As others mentioned, your third photo is strongest. I have a similar shot in jpeg of the Lancaster bomber I took a few years back when it visited here in Reading, Pennsylvania at the Mid-Atlantic Air Museum. 

We have a P-61 Black Widow at the museum that's being restored to flyable status. It's taking painfully long, but once completed it will _sure_ be one of kind!


----------



## Patriot (May 16, 2013)

amolitor said:


> They all look kind of dark to me. I think the plane may be a little underexposed to try to keep the sky? But the sky is gone anyways, let it go.
> 
> The first shot does nothing for me. It's just a bunch of people standing around. Perhaps if you were on the other side and we could see faces, we'd get more connection with the crowd? As it is, it looks like a picture of an airplane, but there's a bunch of people in the way. I think you wanted the picture to be about the people?
> 
> ...



They may be a bit too dark. I calibrated my laptop's screen and wasn't use to the color change yet. So I might have made a mistake on that part. 

I tried to be the first person out there, but couldn't get there fast enough before the crowd rushed in after engine shut down. I also tried waiting, but they kept coming. I had no choice but to try to make it work with the crowd. The only thing I thought of was those giant aquarium photos with the people in it. I guess it didn't work here. I did want the prop in the shop. I believe you are right and I should have stepped back a bit to make it better. There wasn't much I could have done about the framing in the last shot. I was using a 200mm prime and plane was too close to get the wings in more. The taxiway was so small at this airport. I didn't switch to the 135mm for some reason.

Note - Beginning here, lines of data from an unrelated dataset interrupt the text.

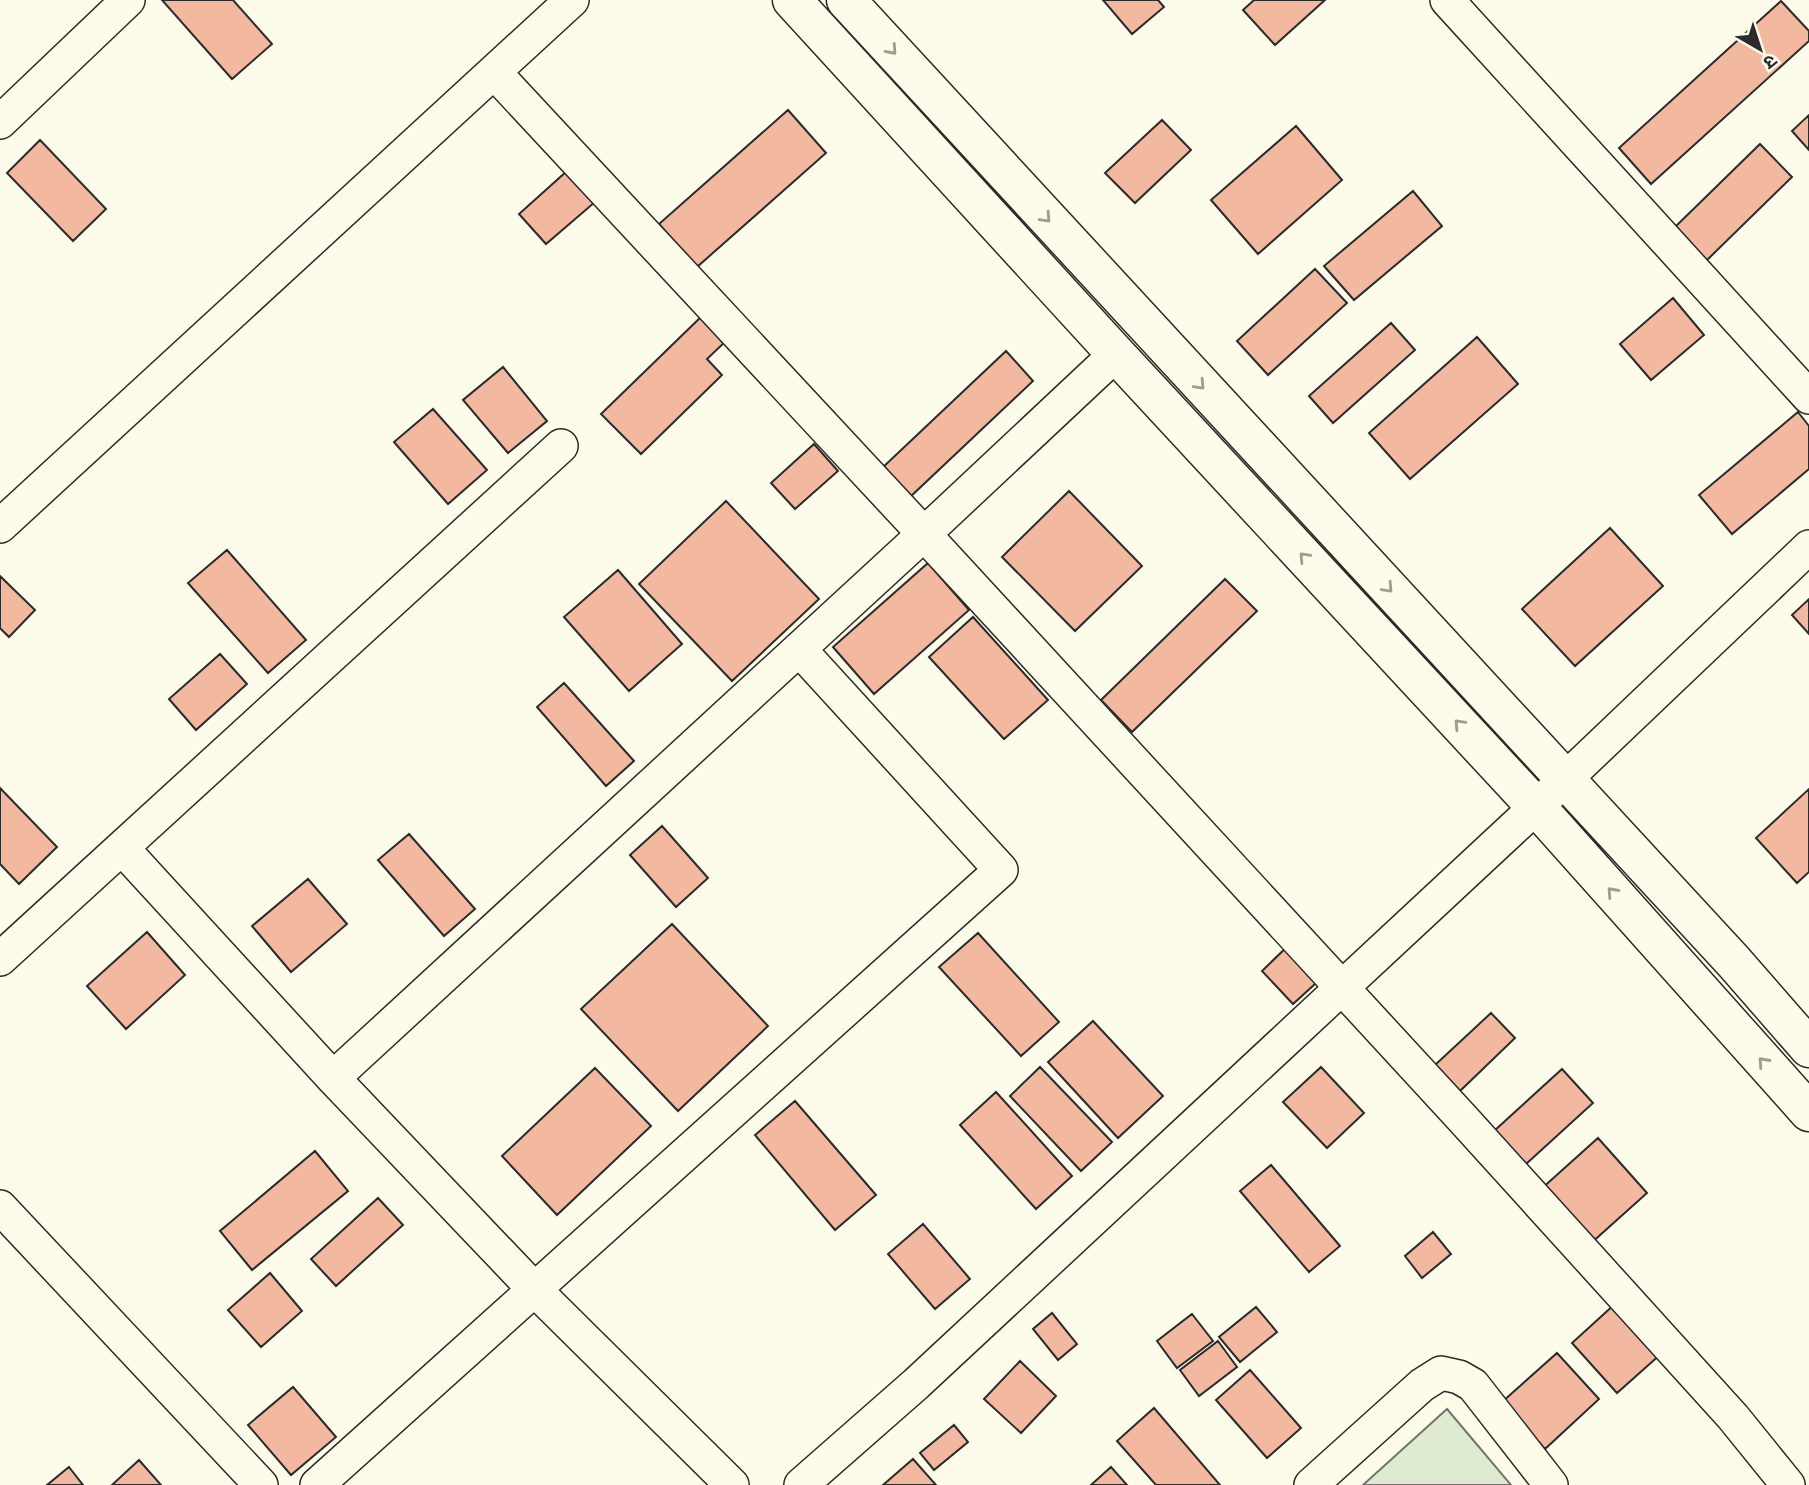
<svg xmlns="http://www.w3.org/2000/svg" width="1809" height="1485" font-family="'Libre Baskerville','Noto Sans Devanagari',serif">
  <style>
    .green { fill: #deebd1; stroke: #74746e; stroke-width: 2 }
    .building { fill: #f2b8a0; stroke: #2b2b2b; stroke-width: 2 }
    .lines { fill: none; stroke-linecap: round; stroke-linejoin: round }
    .minor-casing { stroke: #2b2b2b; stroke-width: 36 }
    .tertiary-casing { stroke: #2b2b2b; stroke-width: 41 }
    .minor { stroke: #fdfbea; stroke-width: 33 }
    .tertiary { stroke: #fdfbea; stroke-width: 38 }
    .oneway { stroke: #9e9d94 }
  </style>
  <rect width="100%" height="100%" fill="#fdfbea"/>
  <path class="green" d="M1447,1409L1511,1485H1363Z"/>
  <path class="building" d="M162,0H233L272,44L232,79Z
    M1103,0H1158L1164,7L1132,34Z
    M1254,0H1325L1275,45L1243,10Z
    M1781,1L1809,31V41L1651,184L1619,148Z
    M788,110L826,153L697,267L659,224Z
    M1809,115V150L1792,131Z
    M1162,120L1191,150L1135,203L1105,173Z
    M1296,126L1342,180L1258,254L1211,200Z
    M40,140L106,209L73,241L7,173Z
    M1760,144L1792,177L1705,262L1673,229Z
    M567,171L595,202L546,244L519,214Z
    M1413,191L1442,226L1354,300L1324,266Z
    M1315,269L1347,303L1268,375L1237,341Z
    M1673,298L1704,335L1651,380L1620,344Z
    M704,314L728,339L707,359L722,375L641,454L601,414Z
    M1391,323L1415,350L1333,423L1309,396Z
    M1477,337L1518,384L1410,479L1369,433Z
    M1006,351L1033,381L909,498L881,469Z
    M503,367L547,421L508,453L463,400Z
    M433,409L487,470L448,504L394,442Z
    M1798,412L1809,426V469L1732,534L1699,495Z
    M814,444L838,471L795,509L771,483Z
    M1069,491L1142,566L1075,631L1002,557Z
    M726,501L819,599L732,681L639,584Z
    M1610,528L1663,586L1575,666L1522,609Z
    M227,550L306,640L268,673L188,583Z
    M928,563L969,610L874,694L833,647Z
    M618,570L682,644L629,691L564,617Z
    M0,576L35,610L9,637L0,628Z
    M1225,579L1257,611L1132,732L1101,700Z
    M1809,599V634L1792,615Z
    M973,617L1048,700L1004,739L929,657Z
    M220,654L247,684L196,730L169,699Z
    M564,683L634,761L606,786L537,707Z
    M0,788L57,847L19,884L0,864Z
    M1809,789V872L1797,883L1756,838Z
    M662,826L708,878L676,907L630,855Z
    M409,834L475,909L444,936L378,860Z
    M308,879L347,924L291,972L252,926Z
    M672,924L768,1026L678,1111L581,1009Z
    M147,932L185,975L126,1029L87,986Z
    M978,933L1059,1022L1021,1056L939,967Z
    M1294,940L1326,974L1293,1004L1262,971Z
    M1491,1013L1515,1038L1460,1091L1435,1065Z
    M1093,1021L1163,1096L1118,1138L1048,1062Z
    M1040,1067L1112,1142L1081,1171L1010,1096Z
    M1321,1067L1364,1113L1327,1148L1283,1102Z
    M595,1068L651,1126L557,1215L502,1156Z
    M1562,1069L1593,1103L1515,1174L1483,1141Z
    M996,1092L1072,1176L1036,1209L960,1125Z
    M795,1101L876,1195L835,1230L755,1135Z
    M1598,1138L1647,1193L1589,1245L1540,1190Z
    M315,1151L348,1191L252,1270L220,1231Z
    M1271,1165L1340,1246L1309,1272L1240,1191Z
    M378,1198L403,1225L336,1286L311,1259Z
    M923,1224L970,1279L935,1309L888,1254Z
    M1433,1232L1451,1254L1422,1278L1405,1256Z
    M270,1273L302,1311L261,1347L228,1310Z
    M1616,1303L1662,1353L1617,1393L1572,1343Z
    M1256,1307L1277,1332L1240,1362L1219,1337Z
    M1052,1313L1077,1344L1058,1360L1033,1329Z
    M1192,1314L1213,1341L1177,1368L1157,1341Z
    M1218,1341L1237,1367L1199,1396L1180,1370Z
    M1557,1353L1599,1399L1545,1449L1502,1402Z
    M1020,1361L1056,1396L1021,1433L984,1399Z
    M1250,1370L1301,1428L1267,1458L1216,1400Z
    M293,1387L336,1437L291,1475L248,1425Z
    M1154,1408L1220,1485H1156L1117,1441Z
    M954,1425L968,1442L934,1470L920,1453Z
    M913,1459L936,1485H883Z
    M139,1460L161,1485H112Z
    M69,1467L83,1485H47Z
    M1111,1467L1127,1485H1091Z"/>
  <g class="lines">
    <g class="minor-casing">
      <path id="minor" d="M1447,0L1809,397
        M494,72L924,534L1463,1119L1733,1417L1788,1485
        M0,122L128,0
        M0,526L572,0
        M122,848L333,1078L534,1289L732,1485
        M0,959L561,446
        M333,1078L924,534L1116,354
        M0,1207L261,1485
        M317,1485L1001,870L799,649
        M801,1485L916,1384L1536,807L1809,547
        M1311,1485L1422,1385L1441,1373L1459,1377L1473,1385L1551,1485"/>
    </g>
    <g class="tertiary-casing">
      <path id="tertiary" d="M792,0L1116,354L1550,822L1809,1112
        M846,0L1734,962L1809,1048"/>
    </g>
    <use href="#minor" class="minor"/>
    <use href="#tertiary" class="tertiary"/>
  </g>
  <defs><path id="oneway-chevron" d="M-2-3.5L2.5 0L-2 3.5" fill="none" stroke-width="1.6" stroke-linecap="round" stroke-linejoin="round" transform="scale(1.75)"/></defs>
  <g class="oneway">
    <use href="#oneway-chevron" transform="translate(892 50) rotate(48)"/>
    <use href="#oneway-chevron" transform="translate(1046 218) rotate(47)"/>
    <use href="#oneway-chevron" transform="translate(1200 385) rotate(47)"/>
    <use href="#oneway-chevron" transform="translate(1304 557) rotate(-133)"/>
    <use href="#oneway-chevron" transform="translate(1388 588) rotate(47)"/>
    <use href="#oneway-chevron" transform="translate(1459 724) rotate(-133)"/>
    <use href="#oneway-chevron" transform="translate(1612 892) rotate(-132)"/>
    <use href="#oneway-chevron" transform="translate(1763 1062) rotate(-132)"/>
  </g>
  <g transform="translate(1760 49) rotate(141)" stroke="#fdfbea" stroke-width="5" paint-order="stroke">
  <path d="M0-5L12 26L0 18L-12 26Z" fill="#2b2b2b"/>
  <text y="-10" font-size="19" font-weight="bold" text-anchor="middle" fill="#2b2b2b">उ</text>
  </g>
</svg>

The 135 was a better choice to use anyhow for the small airport and distance from the point where the aircraft turned towards the crowd. 

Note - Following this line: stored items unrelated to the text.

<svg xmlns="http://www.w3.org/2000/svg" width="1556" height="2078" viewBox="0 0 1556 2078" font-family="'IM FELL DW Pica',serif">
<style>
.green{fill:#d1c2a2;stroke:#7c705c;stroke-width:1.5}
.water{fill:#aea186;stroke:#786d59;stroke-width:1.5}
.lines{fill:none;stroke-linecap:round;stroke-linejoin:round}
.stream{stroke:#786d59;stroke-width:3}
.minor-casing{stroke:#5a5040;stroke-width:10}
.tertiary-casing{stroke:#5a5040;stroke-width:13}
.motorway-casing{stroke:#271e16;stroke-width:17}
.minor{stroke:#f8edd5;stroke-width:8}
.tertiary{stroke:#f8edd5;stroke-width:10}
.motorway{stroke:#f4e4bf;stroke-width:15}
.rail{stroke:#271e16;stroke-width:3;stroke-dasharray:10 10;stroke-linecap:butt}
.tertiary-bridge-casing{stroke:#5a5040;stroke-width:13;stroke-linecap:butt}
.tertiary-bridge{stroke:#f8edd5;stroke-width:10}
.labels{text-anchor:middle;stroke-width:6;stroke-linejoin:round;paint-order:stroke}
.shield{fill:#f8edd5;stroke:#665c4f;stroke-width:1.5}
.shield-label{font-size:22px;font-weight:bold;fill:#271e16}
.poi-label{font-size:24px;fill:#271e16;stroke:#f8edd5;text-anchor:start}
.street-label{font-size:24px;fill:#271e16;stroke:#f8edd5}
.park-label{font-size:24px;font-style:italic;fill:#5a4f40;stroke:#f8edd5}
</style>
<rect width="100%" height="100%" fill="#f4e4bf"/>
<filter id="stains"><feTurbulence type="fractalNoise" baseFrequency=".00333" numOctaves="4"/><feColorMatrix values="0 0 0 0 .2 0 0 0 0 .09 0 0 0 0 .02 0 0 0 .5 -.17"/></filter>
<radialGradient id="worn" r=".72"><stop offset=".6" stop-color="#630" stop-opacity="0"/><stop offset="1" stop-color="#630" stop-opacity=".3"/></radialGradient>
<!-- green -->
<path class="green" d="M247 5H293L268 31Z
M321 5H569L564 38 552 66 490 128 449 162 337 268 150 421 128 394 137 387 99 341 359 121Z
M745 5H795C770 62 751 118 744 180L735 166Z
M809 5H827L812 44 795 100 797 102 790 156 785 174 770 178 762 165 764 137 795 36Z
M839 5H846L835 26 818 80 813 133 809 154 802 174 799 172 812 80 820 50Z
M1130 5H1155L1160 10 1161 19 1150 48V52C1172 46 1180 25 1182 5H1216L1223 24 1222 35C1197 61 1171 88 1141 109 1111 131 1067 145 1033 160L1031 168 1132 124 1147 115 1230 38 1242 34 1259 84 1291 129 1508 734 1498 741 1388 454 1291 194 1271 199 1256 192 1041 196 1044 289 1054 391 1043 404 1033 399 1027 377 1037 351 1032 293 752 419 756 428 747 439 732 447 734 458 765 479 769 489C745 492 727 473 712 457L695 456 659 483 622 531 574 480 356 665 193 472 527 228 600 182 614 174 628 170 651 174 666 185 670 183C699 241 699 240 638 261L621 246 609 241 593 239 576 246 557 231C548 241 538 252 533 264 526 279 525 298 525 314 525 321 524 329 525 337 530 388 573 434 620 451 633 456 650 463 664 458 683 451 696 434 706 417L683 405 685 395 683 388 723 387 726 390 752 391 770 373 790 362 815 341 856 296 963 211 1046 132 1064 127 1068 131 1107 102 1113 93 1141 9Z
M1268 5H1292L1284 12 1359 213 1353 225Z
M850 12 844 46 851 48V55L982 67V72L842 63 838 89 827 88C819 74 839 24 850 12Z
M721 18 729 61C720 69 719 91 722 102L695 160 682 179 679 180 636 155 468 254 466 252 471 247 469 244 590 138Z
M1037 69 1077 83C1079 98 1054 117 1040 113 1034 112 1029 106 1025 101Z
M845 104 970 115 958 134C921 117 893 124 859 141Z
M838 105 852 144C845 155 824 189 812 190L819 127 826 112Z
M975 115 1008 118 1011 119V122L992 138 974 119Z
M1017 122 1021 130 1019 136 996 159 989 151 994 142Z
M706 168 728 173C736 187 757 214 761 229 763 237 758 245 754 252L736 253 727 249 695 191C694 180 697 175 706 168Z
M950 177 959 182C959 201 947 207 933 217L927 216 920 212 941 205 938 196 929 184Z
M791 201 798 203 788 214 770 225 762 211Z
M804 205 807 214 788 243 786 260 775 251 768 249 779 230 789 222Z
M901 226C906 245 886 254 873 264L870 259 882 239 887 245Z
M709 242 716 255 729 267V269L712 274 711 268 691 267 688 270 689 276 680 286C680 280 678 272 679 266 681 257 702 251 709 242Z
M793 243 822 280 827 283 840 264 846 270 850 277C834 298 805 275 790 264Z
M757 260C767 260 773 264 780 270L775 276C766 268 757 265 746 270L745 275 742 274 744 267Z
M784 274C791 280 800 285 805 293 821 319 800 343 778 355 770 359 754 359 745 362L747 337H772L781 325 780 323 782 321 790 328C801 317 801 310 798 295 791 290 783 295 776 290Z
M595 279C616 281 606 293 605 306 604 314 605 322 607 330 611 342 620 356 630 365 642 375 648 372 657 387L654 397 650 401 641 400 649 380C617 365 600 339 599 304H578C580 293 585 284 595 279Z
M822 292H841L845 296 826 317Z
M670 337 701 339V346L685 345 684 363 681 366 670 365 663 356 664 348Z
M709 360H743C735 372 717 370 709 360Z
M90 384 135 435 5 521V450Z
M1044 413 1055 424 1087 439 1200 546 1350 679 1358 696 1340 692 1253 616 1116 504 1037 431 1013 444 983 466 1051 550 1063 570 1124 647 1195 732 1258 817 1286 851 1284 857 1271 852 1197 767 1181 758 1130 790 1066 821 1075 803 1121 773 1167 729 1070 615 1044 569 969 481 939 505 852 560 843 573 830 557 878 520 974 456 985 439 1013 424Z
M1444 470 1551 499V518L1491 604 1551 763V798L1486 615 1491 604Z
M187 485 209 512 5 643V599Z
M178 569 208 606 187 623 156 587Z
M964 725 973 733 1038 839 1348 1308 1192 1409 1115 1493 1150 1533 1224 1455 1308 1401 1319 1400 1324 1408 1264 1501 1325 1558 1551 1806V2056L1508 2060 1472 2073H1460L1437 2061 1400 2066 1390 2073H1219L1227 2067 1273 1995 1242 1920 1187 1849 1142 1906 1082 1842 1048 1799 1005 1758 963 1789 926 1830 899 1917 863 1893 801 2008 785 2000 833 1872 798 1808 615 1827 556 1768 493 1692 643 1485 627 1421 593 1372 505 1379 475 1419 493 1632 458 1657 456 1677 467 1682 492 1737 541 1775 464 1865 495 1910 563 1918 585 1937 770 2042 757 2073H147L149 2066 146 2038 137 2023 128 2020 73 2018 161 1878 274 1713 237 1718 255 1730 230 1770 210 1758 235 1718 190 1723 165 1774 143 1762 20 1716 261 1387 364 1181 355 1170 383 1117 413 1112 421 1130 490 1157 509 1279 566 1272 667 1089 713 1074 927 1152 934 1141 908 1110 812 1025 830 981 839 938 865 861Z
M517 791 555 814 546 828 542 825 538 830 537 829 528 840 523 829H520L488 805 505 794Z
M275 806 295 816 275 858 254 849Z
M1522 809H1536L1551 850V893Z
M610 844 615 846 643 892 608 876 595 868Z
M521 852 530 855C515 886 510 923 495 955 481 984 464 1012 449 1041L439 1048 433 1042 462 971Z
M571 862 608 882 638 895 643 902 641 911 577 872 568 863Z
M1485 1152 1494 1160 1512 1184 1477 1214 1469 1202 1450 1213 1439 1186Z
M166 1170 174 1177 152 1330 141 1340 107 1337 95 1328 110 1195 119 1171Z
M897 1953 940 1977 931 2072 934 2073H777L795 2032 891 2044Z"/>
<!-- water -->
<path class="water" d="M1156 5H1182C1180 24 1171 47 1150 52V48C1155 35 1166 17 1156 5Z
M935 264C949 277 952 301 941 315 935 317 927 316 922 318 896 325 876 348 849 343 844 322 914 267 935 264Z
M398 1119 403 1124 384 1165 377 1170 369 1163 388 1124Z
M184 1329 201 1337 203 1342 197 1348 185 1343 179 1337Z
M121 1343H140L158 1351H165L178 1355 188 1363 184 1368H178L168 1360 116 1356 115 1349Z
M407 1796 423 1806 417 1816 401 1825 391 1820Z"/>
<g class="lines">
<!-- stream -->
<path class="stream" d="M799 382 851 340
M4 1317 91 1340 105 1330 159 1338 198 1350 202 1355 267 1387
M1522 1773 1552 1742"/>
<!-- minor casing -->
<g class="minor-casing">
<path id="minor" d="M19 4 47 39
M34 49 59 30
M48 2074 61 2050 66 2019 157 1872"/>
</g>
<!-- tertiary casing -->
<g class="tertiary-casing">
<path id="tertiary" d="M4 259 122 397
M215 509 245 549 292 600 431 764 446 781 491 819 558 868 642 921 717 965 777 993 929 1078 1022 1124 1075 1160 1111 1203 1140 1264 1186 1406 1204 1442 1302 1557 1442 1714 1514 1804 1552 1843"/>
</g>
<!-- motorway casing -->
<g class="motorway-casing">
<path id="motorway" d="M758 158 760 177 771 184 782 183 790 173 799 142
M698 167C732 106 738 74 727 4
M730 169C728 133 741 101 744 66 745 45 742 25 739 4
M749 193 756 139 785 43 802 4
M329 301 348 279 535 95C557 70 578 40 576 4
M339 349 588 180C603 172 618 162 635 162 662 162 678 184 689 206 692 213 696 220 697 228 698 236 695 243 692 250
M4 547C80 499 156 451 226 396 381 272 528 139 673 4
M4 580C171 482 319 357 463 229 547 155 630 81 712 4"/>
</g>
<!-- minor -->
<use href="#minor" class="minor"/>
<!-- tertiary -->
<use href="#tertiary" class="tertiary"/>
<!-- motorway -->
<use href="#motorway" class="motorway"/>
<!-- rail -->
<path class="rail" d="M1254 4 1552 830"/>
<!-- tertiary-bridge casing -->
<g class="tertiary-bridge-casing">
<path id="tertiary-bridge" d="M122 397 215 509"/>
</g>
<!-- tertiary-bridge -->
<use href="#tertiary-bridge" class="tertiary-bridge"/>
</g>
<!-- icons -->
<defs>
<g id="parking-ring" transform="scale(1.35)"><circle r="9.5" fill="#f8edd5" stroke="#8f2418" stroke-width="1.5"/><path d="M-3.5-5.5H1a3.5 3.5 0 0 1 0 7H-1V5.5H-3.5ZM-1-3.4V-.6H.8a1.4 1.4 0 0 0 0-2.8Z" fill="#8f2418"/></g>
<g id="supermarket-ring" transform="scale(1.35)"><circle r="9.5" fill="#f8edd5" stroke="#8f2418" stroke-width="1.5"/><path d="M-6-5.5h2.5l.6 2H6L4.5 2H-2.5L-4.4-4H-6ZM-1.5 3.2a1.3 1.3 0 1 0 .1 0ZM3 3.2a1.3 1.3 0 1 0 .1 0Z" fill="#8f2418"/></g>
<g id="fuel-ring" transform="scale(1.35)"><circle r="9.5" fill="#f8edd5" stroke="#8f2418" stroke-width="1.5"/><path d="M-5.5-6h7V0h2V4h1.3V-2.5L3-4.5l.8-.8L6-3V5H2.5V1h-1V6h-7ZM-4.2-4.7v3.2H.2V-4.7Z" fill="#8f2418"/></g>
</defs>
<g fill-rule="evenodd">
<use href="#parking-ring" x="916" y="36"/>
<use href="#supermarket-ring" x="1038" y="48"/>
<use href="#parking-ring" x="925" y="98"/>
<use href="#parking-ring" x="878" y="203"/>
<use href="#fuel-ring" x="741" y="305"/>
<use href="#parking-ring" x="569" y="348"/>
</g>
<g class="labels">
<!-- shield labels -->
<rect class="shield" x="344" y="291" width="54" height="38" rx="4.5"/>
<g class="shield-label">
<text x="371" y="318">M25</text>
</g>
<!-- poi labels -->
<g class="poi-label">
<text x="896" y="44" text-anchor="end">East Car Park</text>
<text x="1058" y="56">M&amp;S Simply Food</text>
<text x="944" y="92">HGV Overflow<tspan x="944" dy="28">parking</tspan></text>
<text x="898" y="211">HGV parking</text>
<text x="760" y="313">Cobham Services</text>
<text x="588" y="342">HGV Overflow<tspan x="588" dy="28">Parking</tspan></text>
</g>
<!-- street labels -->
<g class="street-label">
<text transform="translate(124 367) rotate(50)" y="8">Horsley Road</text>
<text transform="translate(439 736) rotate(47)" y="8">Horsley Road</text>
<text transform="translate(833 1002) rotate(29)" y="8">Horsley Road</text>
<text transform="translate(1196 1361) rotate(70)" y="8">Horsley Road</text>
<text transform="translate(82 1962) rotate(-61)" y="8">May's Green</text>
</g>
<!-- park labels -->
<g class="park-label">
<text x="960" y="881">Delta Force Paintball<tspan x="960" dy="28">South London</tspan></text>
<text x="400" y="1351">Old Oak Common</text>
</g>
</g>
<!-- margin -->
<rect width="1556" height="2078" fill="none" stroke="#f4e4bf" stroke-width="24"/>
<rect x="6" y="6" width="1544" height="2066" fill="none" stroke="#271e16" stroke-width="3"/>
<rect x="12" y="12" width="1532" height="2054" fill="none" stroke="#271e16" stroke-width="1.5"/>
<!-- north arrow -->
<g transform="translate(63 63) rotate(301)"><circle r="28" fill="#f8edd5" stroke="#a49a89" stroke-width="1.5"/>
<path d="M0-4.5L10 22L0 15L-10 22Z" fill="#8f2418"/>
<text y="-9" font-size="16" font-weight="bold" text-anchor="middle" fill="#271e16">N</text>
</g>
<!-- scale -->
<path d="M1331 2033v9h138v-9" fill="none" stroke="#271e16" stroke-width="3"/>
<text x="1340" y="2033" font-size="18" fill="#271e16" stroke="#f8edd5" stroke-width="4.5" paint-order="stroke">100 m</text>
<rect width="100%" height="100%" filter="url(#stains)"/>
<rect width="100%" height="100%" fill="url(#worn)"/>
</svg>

Thank you for your honest feedback.




Taxiing In by Jarrett_Hunt, on Flickr
Takumar 135mm 2.5 

I increased the exposure on this photo to see if there was a difference.


----------



## amolitor (May 17, 2013)

That last one is wonderful!

The whole plane is there, and, somehow, the props are separated from the trees visually very well (and, of course, the rest of the plane -- the props were the problem area). I really like it.


----------



## Tailgunner (May 17, 2013)

Patriot said:


> I used Takumar lens for this shots on a D7000 body.
> 
> 
> 
> ...




Cool, I love WWII birds! I'm from Midland Texas where they had at on time an impressive WWII bird collection, including the only flying B-29 (FiFi, the B-29 pilots was a hoot to talk with). They flew over the house all the time as well. I used to work with a guy who flew P-51s (Mustangs) and you could tell how much h really loved th plane every time he talked about his days as a P-51 pilot.

So is that the real Memphis Belle restored back to flying status? I heard they was working on her bu people ran off with some of th parts?


----------



## FanBoy (May 18, 2013)

Tailgunner said:


> Cool, I love WWII birds! I'm from Midland Texas where they had at on time an impressive WWII bird collection, including the only flying B-29 (FiFi, the B-29 pilots was a hoot to talk with). They flew over the house all the time as well. I used to work with a guy who flew P-51s (Mustangs) and you could tell how much h really loved th plane every time he talked about his days as a P-51 pilot.
> 
> So is that the real Memphis Belle restored back to flying status? I heard they was working on her bu people ran off with some of th parts?



The real Memphis Belle is being restored in Ohio, and yes, she had been extensively raided. The flyable model is actually a converted and more-produced G model.

In a few short weeks, Fifi is scheduled to roar over our skies once again here in Reading.


----------



## Tailgunner (May 18, 2013)

FanBoy said:


> Tailgunner said:
> 
> 
> > Cool, I love WWII birds! I'm from Midland Texas where they had at on time an impressive WWII bird collection, including the only flying B-29 (FiFi, the B-29 pilots was a hoot to talk with). They flew over the house all the time as well. I used to work with a guy who flew P-51s (Mustangs) and you could tell how much h really loved th plane every time he talked about his days as a P-51 pilot.
> ...




I was horrified to hear about the real Memphis Belle and really hoping she had been restored when I saw your photos. She is an inspirational piece of American history.  

As for FiFi, she must have a thing for me, we both moved to the Dallas area


----------